Müzisyen bir aileden gelen hanım bestekar, daha çok neşeli eserler bestelemiştir. Nihavent makamını çok iyi işleyen Neveser Hanım, eserlerinde vals ritmine önem vermiştir. Yaklaşık 150’li civarında bestesi vardır. Bir çoğu halk tarafından çok sevilmiş ve benimsenmiştir.  Özel ilgisi olan gitar ve tamburu çok iyi çalan bestekarın, batı müziğine de merakı olmuş, bazı operetleri seslendirmiştir. Onun bir eseri benim sevdiğim şarkıların içinde yer almaktadır.  

 

Makamı Suzinak, usulü curcuna:  

Pek Özledim O Demleri Seninle Bu Yerleri,

Gezerdik Çemenlerle Bezenmiş Tepeleri,

Yalnız Aşkım Ve Sen Vardın,

Bu Tatlı Rüyadan Bilmem, 

Sonra Nasıl Uyandım,

 

Hani bir sabah uyandığınızda her şeyin düzgün gitmesini dilersiniz ya, rüyada olduğu gibi kahvaltı masasında en sevdiğiniz yiyeceklerin yer almasına sevinirsiniz. İş yerinize giderken yolda trafiğin düzgün işlediğini gördüğünüzde, araçların şerit değiştirirken sinyal verdiğini görmenizin sizi nasıl sevindirdiğini, yayalara geçitlerde araçların durup yol verdiğini izlemenizin sizi nasıl mutlu ettiğine şahit olmanızın,  günün iyi geçeceğinin işareti olduğuna inanırsınız.
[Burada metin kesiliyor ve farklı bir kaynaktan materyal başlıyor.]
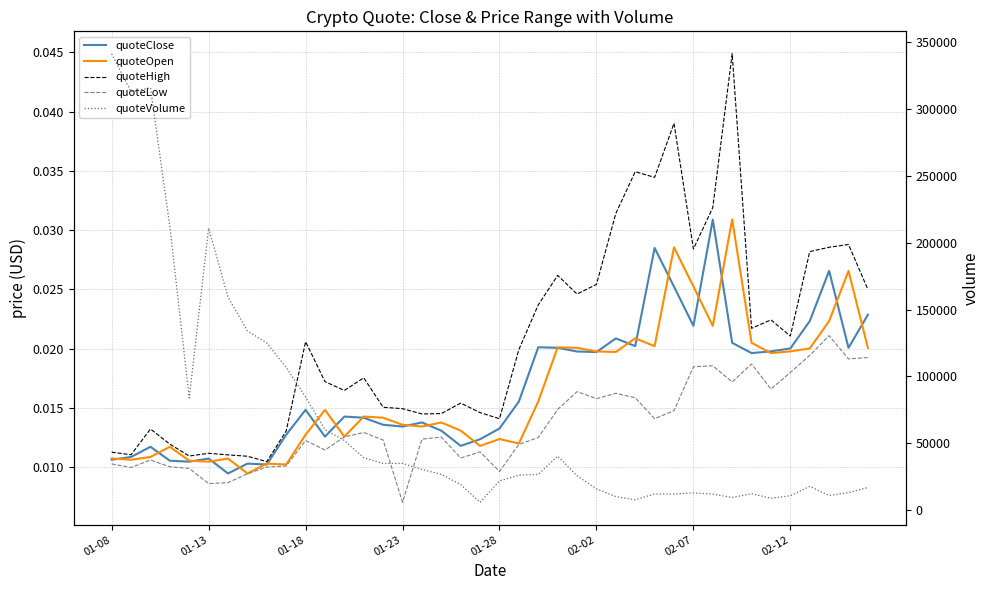

Between 37 and 32, which is larger?

37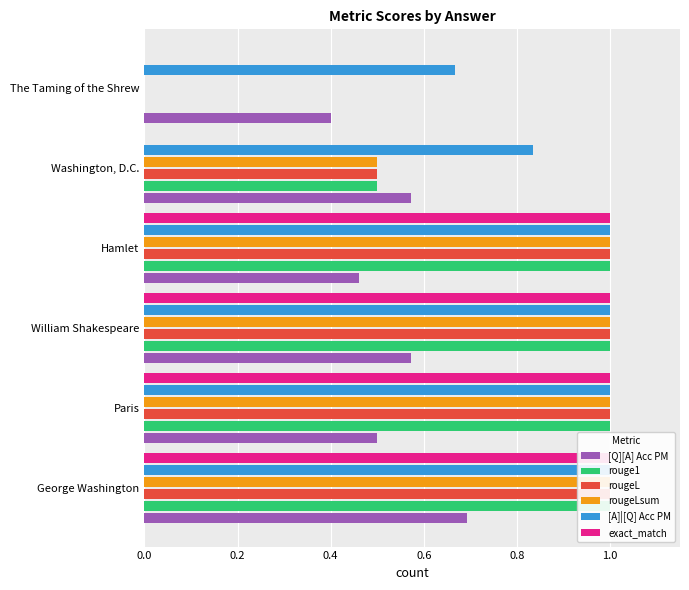

How many series are shown in this chart?

6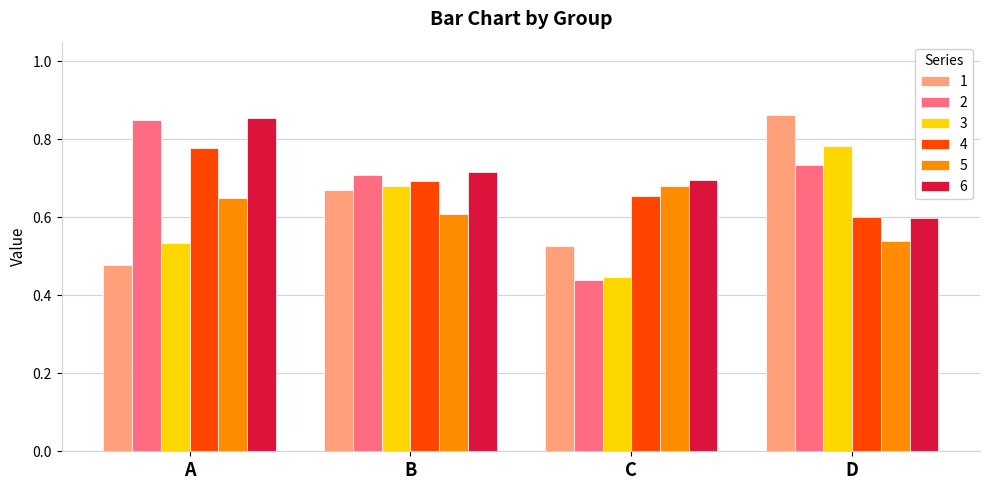

At which category does the chart reach its minimum across all series?

C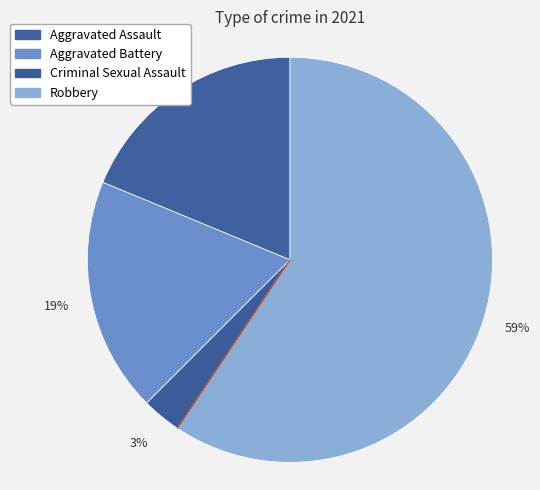

How many segments does this pie chart have?

4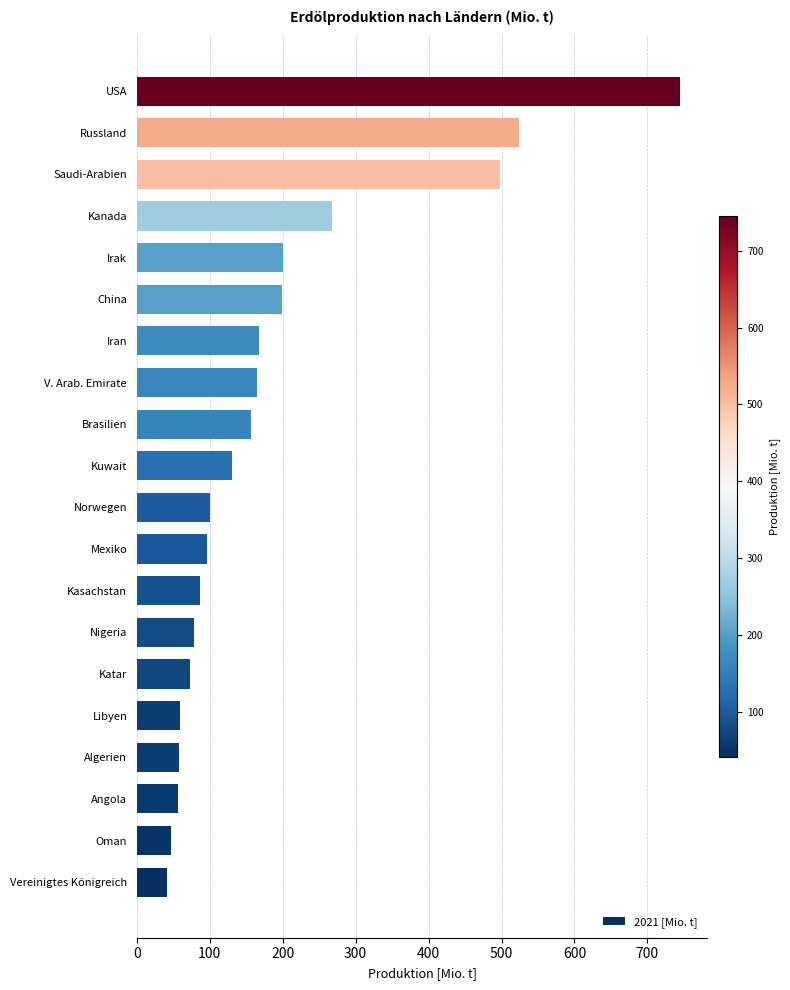

The chart shows a value of 77.9 at Nigeria. True or false?

True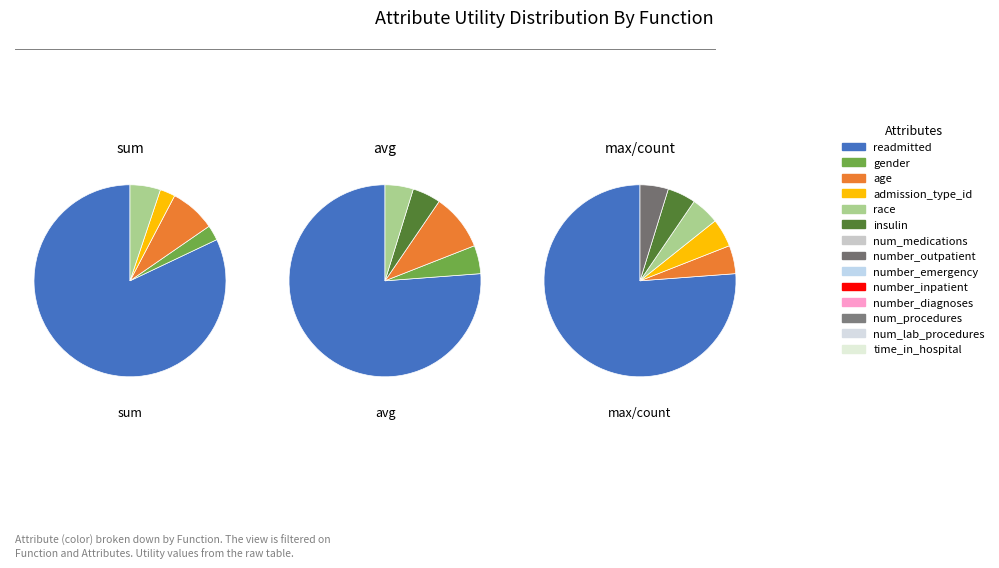

Is it true that num_procedures is 1% of the pie?

False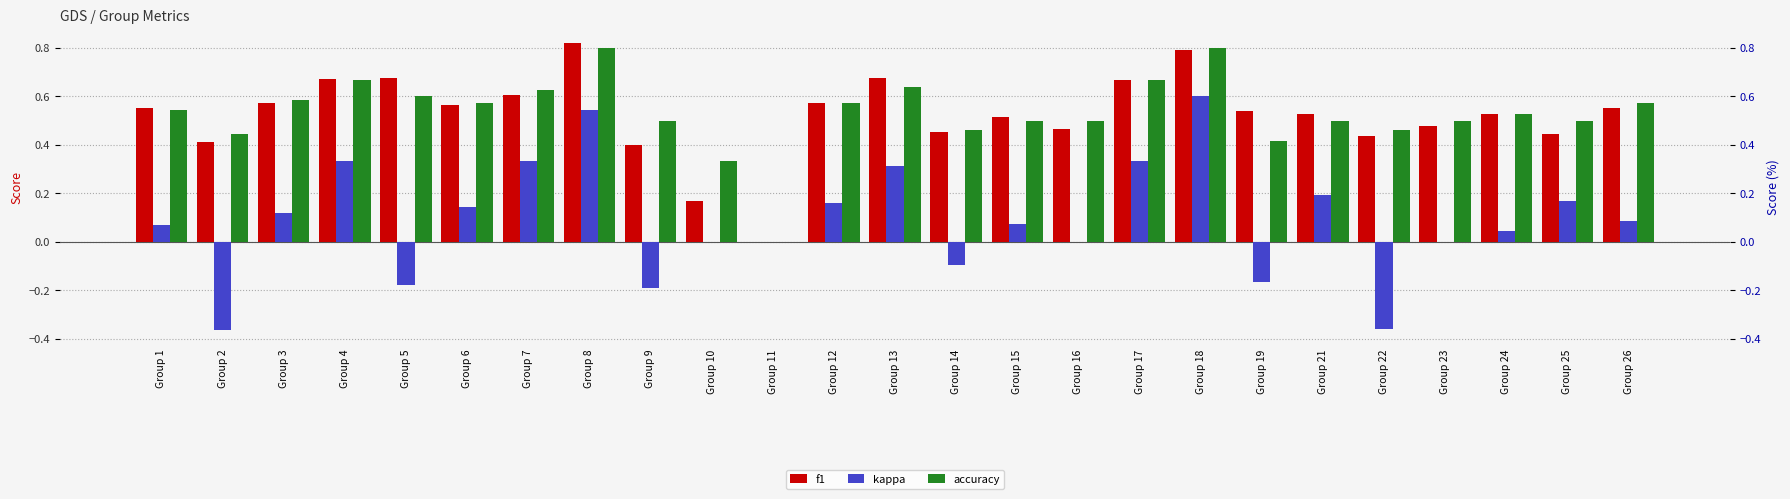

Is it true that kappa equals -0.5 at Group 2?

False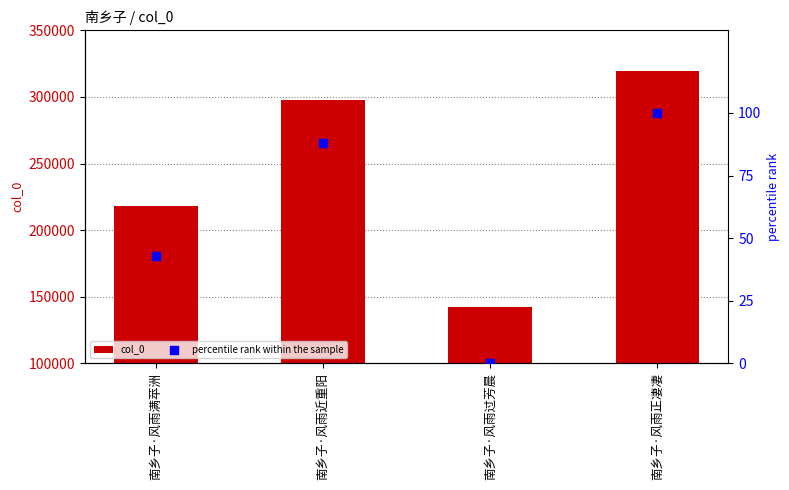

Is the value of col_0 at 南乡子·风雨过芳晨 greater than the value of percentile rank within the sample at 南乡子·风雨近重阳?

Yes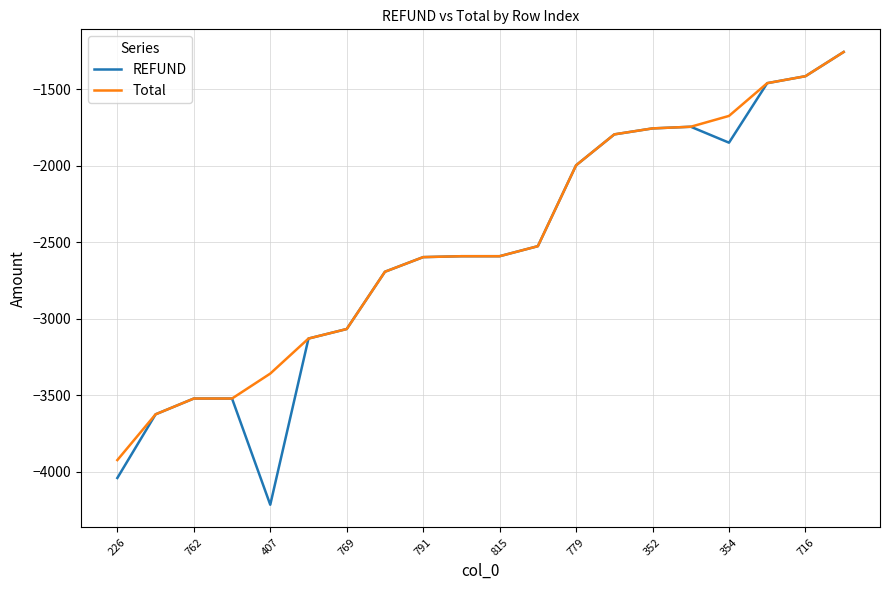

What is the highest value of the Total series?

-1256.5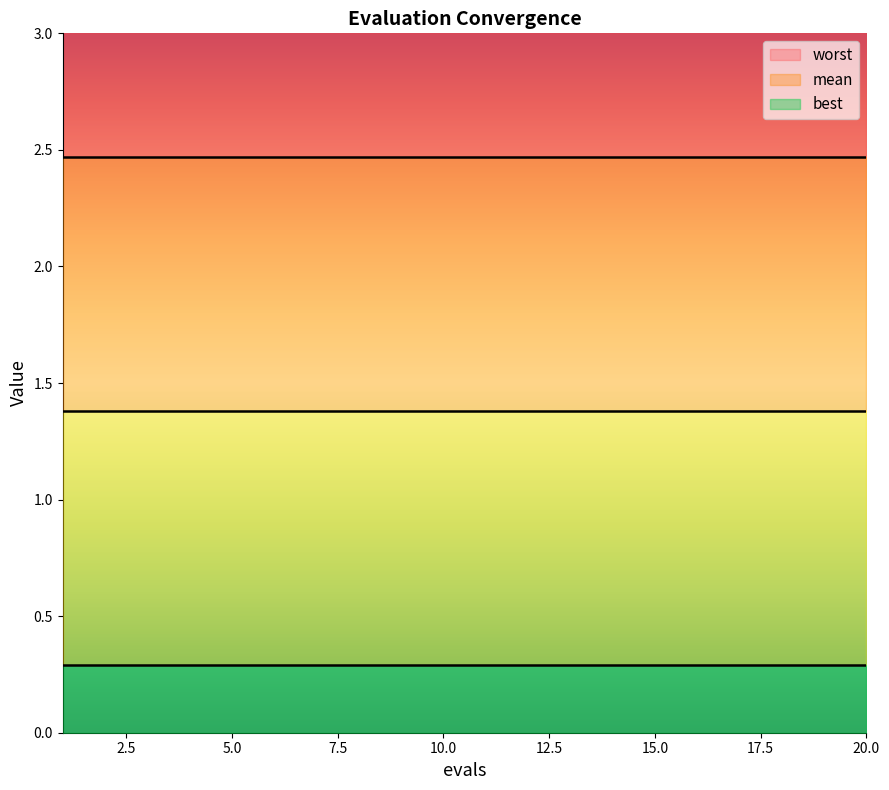

At which category does the chart reach its minimum across all series?

1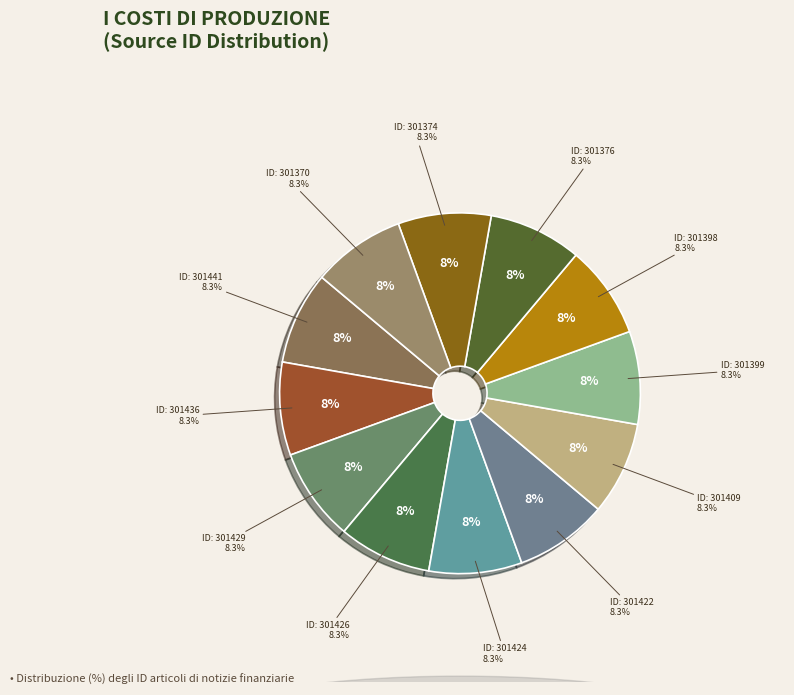

How many segments does this pie chart have?

12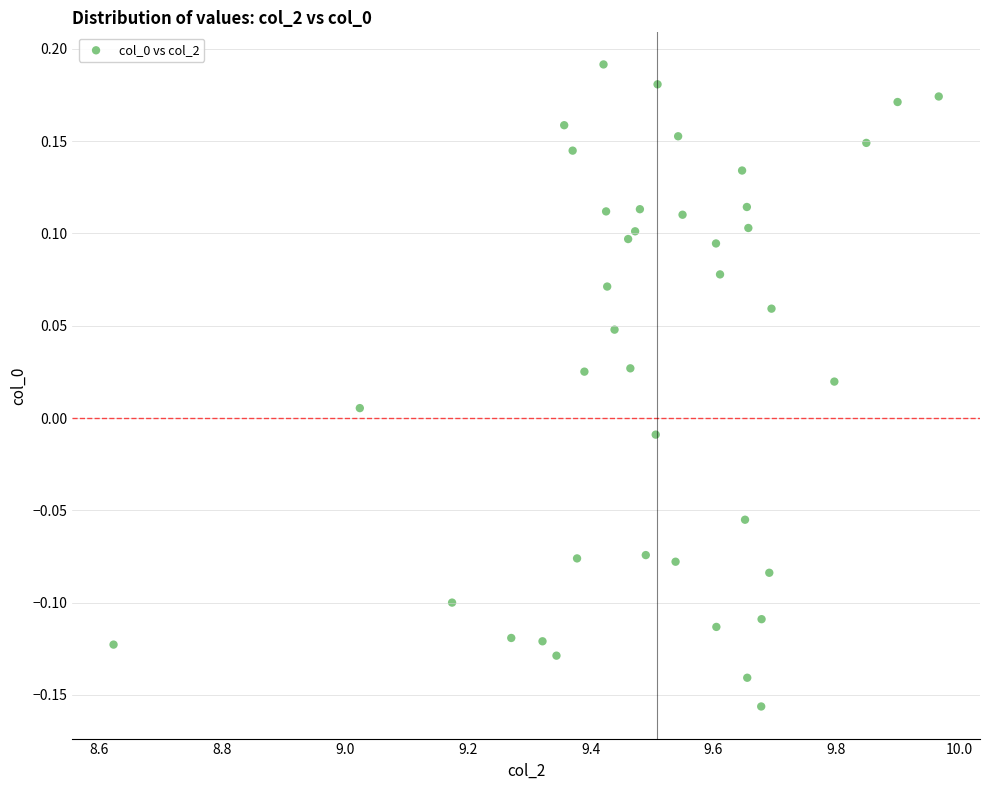

What is the range of X values (max minus min)?

1.3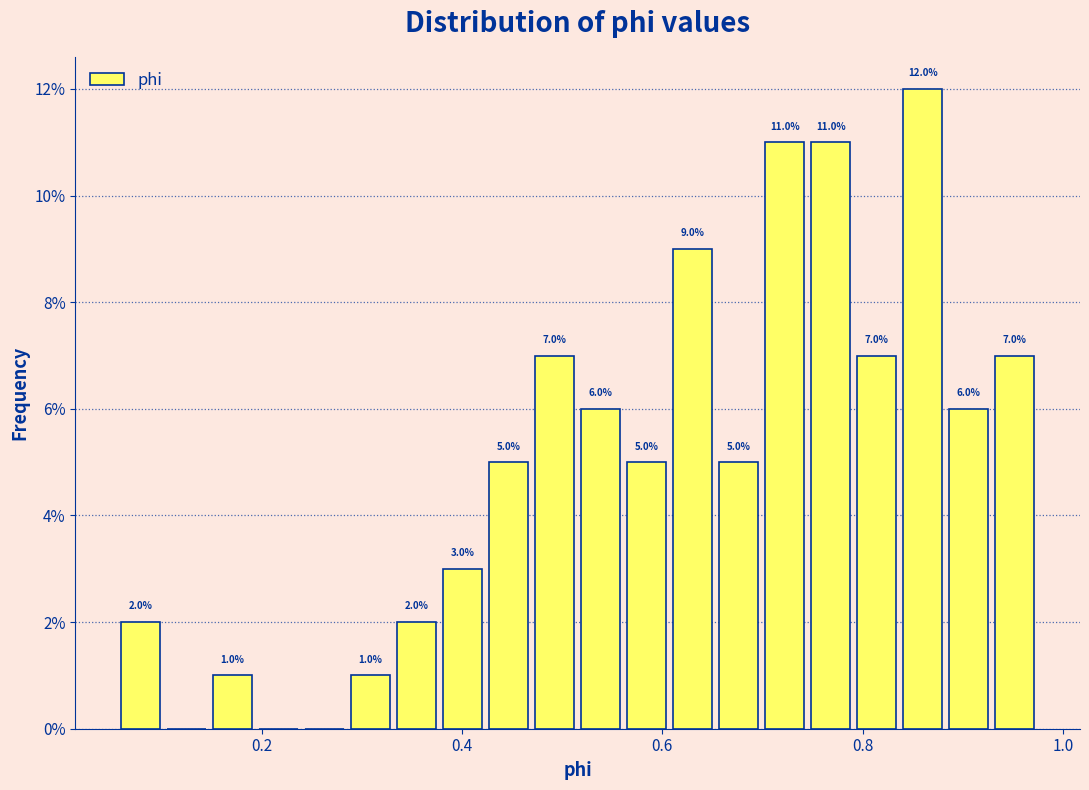

Read against the x-axis, roughly where is the centre of the tallest bar?

0.86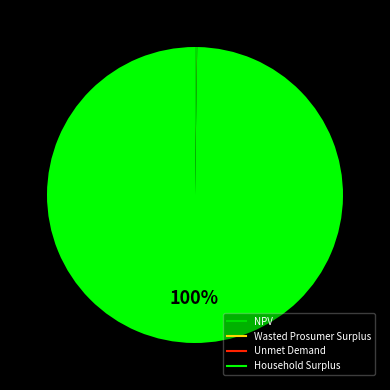

Is there any slice that represents more than half of the pie?

Yes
Bir yaşlı insanın otobüse binerken ona yardım etmeye yarışan gençlerin olması, hatta otobüste yaşlı ve bebekli annelere birçok gencin kalkıp yer vermesini seyretmenin bile mutluluk verdiğine inanırım. Bir yer veya bir konuda insanların sıraya girip beklediği mekanda, açık gözlülerin kenardan, sıra bekleyenlere saygı göstermeden en öne geçmek istemelerinin olmadığı bir ortamda yaşamayı özlemenin, ne kadar güzel olduğuna inanırım. 

Akşam yatıp sabah kalktığınızda en fazla üretilip satılan simit tanesinin 1.25 liradan, 2 liraya çıkmadığı bir dünya düşlersiniz. İnsanların alım gücünün, kazandığı para karşısında zayıflamadığı bir dünya düşünürsünüz ya rüyanızda. İşte bu özlemle ülkeler arasında sınırların olmadığı, vize almak için günlerce sıra bekleyip, yüklü para ödemediğiniz bir dünyada yaşadığınızı düşünün. Sınırlardan geçerken tel örgülerin üzerinden atlamadığınız, elinizi kolunuzu sallayarak sınırdan geçtiğiniz bir dünyada yaşadığınızı farz edin. Sanki rüyada gibi sınırdaki polislerin sizlere selam durduğu bir dünyada olduğunuzu düşünün benim gibi. Ülkeler arasında çok iyi ilişkilerin bulunduğu, bu nedenle bir çok kültürel faaliyetlerin müşterek yapıldığı bir dünyada yaşamayı düşlemekteyim. Hani çocuklar bir başka ülkenin çocukları ile oyuncaklarını paylaşır ya, işte öyle bir şey. 

Neden olmasın diye düşünerek kalktım yatağımdan. Komşu ülkelerle sulh ve sükûn içinde yaşadığımız bir dünyaya uyanmaktı niyetim. Rüyamın gerçekle örtüşmediğine çok üzüldüm. Hani kapat gözlerini devam et rüyana deseler de, ben de yatıp uyumaya devam etsem. Ancak gerçekte bunun olmadığını üzülerek yaşamaktayız.

Milyonlarca mülteciyi Anadolu’ya kabul ettiğimizde hangi amaç güdüldü?  Sonra hadi yürüyüp gidin başka ülkelere demek ne kadar doğru diye düşünmeye başladım. Benim Suriye batağında ne işim var, Lazkiye’ye giden yol kilidi olan İdlib kasabası benim neme gerek? 

Hani rüyamda hep güzellikleri yaşamaktaydım ya, bu tatlı rüyadan bilmem sonra nasıl uyandım diyerek anarken bestekar Neveser Kökdeş’i, bir sözüm geldi söyledim, hem nalına hem mıhına.